Texto proporcionado:
Una condena que no sorprende a nadie

La Justicia es en Argentina un estamento privilegiado, propenso al nepotismo, exento de impuestos y beneficiario de pensiones desmesuradas. Tal conformación es incompatible con una democracia digna de tal denominación. Necesitamos un poder judicial no vitalicio, electivo y con más participación popular.

El Tribunal Oral Federal N° 2 condenó a la vicepresidenta argentina Cristina Fernández de Kirchner a la pena de seis años de prisión e inhabilitación especial perpetua para ejercer cargos públicos por el delito de administración fraudulenta en perjuicio de la administración pública. La oposición de derecha y los grandes medios salieron a aplaudir la decisión, que calificaron de «histórica» y caracterizaron como un «paso importantísimo» para defender las instituciones.

El poder judicial: ¿por qué y para qué?

Para comprender una de las fuentes que alimentaron este resultado se requiere prestar atención al papel que ha sido pensado para el poder judicial, ya desde tiempos lejanos. Nos referimos sobre todo a su carácter «contramayoritario». Se lo concibió desde el siglo XVIII como un órgano no electivo, apto para la corrección de «excesos» o «desviaciones» que pudieran cometer los poderes sometidos a votación popular. Desvíos a los que se pretende neutralizar mediante un órgano decisor cuya no dependencia de las mayorías derive en un sólido vínculo con las fuerzas conservadoras de la sociedad.

Extractos de datos:
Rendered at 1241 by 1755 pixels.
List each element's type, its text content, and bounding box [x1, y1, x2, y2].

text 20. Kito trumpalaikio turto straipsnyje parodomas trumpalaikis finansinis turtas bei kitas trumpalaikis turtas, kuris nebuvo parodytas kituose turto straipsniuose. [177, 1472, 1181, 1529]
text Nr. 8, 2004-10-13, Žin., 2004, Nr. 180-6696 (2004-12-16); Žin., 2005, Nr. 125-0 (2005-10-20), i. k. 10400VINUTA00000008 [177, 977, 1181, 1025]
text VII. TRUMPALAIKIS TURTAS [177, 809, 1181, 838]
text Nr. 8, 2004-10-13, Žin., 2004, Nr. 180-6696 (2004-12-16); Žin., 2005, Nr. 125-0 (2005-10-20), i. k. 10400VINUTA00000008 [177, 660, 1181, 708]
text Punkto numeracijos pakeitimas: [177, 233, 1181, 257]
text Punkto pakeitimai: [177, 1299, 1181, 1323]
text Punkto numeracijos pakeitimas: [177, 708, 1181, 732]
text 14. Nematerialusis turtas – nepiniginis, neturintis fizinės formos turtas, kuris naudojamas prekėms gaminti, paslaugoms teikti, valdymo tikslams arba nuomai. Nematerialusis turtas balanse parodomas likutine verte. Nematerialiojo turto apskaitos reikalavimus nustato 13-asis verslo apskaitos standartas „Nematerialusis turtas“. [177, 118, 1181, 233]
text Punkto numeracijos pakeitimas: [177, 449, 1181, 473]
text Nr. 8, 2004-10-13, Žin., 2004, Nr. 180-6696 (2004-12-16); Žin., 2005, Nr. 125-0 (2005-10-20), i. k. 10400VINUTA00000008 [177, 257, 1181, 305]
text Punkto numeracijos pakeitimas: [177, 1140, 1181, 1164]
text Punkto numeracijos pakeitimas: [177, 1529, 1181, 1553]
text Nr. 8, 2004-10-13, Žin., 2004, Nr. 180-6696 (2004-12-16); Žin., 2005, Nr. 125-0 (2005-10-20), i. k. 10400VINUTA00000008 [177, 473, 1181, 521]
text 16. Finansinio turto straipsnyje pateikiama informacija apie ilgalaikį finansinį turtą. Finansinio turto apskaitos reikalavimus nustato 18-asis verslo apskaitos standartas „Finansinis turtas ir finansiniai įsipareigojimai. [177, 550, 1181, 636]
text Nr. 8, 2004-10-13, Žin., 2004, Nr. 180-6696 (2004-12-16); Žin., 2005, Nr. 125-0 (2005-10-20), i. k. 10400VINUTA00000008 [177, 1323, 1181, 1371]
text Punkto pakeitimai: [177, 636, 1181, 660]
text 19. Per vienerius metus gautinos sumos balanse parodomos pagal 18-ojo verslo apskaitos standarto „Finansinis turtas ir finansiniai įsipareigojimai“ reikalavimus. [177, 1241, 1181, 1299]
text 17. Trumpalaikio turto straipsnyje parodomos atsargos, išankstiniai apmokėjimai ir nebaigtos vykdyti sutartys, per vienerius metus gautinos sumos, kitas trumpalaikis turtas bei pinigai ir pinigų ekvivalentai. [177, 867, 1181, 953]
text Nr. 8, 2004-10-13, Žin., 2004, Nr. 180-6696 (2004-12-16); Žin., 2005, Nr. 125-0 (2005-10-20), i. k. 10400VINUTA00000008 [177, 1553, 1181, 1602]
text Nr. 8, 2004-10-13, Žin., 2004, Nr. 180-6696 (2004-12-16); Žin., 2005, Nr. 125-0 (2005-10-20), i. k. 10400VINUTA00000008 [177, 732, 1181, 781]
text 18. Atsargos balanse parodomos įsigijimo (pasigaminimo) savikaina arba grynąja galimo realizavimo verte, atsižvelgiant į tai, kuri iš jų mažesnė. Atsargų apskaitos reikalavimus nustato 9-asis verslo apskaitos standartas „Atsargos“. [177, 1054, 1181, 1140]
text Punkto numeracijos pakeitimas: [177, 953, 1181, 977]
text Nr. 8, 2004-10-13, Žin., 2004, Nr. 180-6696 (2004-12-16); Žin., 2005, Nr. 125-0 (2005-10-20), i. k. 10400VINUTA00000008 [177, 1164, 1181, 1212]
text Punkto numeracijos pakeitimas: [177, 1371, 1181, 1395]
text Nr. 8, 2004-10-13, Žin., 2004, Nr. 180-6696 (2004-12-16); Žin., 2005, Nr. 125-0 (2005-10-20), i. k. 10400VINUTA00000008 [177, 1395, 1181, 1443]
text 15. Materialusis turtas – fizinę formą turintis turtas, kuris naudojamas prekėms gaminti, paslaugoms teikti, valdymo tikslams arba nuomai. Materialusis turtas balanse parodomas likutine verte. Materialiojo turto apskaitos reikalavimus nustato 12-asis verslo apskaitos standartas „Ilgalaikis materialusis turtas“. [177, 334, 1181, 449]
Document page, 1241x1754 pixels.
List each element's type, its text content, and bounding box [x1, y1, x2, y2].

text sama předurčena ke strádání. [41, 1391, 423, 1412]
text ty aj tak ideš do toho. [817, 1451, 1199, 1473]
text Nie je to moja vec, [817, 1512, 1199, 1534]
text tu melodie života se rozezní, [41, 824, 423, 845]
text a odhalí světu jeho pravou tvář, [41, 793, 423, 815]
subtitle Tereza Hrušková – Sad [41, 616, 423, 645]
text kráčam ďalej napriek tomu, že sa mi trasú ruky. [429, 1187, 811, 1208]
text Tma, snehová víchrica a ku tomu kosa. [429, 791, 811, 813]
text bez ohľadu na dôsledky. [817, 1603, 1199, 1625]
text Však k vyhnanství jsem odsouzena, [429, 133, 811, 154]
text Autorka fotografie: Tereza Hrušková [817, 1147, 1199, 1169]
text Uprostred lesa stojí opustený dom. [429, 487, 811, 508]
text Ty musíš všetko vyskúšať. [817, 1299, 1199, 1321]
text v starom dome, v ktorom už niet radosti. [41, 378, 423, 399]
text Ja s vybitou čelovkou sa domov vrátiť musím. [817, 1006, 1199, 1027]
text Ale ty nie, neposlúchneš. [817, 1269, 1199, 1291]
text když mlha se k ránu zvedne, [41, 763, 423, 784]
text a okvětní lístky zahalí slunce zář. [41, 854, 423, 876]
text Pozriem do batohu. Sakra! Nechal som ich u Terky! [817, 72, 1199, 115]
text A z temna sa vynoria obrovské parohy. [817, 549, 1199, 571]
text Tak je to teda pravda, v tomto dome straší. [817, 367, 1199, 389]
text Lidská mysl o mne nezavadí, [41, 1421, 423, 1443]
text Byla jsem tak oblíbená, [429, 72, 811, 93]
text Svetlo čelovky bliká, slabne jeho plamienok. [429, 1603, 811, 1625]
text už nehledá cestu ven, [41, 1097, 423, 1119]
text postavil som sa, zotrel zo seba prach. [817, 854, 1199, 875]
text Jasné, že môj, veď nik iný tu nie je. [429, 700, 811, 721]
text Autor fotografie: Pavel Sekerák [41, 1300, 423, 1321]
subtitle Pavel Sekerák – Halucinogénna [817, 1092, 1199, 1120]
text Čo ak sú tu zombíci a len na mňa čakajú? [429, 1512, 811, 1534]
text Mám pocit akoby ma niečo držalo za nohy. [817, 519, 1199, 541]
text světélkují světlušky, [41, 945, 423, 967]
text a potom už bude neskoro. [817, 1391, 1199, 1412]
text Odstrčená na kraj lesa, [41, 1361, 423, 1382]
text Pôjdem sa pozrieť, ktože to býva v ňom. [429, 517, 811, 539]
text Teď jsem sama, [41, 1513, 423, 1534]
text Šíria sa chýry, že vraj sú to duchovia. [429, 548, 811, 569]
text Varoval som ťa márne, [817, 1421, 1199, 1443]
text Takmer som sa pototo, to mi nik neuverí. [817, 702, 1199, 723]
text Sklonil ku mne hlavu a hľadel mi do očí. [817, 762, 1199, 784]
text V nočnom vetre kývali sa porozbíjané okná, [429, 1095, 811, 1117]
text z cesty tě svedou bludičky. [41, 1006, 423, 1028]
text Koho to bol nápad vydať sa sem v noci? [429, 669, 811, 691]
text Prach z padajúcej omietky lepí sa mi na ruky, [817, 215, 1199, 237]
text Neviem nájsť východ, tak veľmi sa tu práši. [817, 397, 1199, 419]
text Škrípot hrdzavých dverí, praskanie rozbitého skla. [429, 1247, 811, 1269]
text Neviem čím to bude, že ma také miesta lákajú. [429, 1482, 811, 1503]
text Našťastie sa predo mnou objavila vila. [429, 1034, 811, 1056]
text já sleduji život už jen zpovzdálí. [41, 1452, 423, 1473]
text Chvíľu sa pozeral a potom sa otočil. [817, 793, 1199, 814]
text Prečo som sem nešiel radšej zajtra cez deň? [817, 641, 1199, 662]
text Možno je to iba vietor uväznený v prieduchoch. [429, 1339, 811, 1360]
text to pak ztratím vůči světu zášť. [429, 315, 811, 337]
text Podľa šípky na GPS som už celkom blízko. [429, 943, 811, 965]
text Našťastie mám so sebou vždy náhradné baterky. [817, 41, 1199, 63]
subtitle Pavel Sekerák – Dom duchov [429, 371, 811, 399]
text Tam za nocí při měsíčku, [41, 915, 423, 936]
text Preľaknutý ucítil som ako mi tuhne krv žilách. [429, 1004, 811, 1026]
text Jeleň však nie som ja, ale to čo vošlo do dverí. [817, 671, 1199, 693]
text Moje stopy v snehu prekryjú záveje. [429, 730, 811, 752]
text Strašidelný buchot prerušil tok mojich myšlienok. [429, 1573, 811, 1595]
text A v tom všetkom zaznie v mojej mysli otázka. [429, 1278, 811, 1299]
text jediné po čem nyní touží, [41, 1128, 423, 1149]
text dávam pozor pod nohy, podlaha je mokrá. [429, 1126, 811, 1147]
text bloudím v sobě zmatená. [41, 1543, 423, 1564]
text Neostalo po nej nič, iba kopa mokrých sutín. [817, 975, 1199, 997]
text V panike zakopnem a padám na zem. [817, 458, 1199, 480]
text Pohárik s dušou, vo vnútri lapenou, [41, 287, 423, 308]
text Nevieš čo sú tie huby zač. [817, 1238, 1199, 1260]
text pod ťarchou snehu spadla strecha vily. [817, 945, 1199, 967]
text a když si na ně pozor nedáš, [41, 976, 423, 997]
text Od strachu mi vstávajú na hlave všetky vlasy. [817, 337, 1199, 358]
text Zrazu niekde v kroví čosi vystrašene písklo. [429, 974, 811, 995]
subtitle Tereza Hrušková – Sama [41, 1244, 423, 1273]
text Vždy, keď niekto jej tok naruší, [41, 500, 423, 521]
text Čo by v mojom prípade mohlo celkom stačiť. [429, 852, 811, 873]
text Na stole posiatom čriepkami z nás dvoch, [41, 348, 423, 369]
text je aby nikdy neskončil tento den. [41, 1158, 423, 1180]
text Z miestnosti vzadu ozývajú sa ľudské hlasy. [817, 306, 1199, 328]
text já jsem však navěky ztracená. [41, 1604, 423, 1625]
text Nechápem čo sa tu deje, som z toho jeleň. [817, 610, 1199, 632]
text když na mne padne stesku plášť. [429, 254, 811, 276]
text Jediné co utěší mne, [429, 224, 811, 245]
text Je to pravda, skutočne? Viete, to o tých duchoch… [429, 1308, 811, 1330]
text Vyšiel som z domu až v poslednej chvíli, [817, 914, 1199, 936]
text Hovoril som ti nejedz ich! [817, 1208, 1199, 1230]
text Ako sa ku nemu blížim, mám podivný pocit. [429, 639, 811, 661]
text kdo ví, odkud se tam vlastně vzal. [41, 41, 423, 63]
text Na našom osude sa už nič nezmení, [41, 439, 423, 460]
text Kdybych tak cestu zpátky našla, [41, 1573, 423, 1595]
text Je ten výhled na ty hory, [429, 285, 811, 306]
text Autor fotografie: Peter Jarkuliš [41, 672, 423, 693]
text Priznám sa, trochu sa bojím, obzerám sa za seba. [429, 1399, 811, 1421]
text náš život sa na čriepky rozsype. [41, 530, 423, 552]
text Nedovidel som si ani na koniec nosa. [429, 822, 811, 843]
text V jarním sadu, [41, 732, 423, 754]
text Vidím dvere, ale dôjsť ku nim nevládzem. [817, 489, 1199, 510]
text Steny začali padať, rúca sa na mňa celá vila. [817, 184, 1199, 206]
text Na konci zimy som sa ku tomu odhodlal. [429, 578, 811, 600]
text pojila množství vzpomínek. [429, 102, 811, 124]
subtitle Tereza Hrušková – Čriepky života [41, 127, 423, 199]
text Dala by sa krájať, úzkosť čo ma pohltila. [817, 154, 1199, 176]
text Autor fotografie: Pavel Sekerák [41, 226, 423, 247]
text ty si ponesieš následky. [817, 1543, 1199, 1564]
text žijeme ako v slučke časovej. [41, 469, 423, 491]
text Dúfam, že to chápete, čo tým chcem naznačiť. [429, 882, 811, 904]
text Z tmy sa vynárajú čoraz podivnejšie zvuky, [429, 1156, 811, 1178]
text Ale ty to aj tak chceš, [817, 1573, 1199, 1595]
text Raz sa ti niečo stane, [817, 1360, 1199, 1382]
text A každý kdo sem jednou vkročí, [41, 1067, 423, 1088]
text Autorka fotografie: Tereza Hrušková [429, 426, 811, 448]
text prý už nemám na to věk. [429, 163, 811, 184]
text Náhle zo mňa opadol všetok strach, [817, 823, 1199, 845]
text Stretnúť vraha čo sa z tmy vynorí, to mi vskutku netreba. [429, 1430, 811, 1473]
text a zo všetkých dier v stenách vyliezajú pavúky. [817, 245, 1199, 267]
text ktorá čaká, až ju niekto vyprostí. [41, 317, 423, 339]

Qué hacer:
a - Traduce al inglés esta oración del texto sobre la condena: «Tal conformación es incompatible con una democracia digna de tal denominación.»
b - Reproduce del texto sobre la condena el tramo que va desde «Una condena que» hasta «más participación popular.».
El material no guarda relación con el texto sobre la condena.

Respuestas:
a - Such a makeup is incompatible with a democracy worthy of the name.

b -
Una condena que no sorprende a nadie

La Justicia es en Argentina un estamento privilegiado, propenso al nepotismo, exento de impuestos y beneficiario de pensiones desmesuradas. Tal conformación es incompatible con una democracia digna de tal denominación. Necesitamos un poder judicial no vitalicio, electivo y con más participación popular.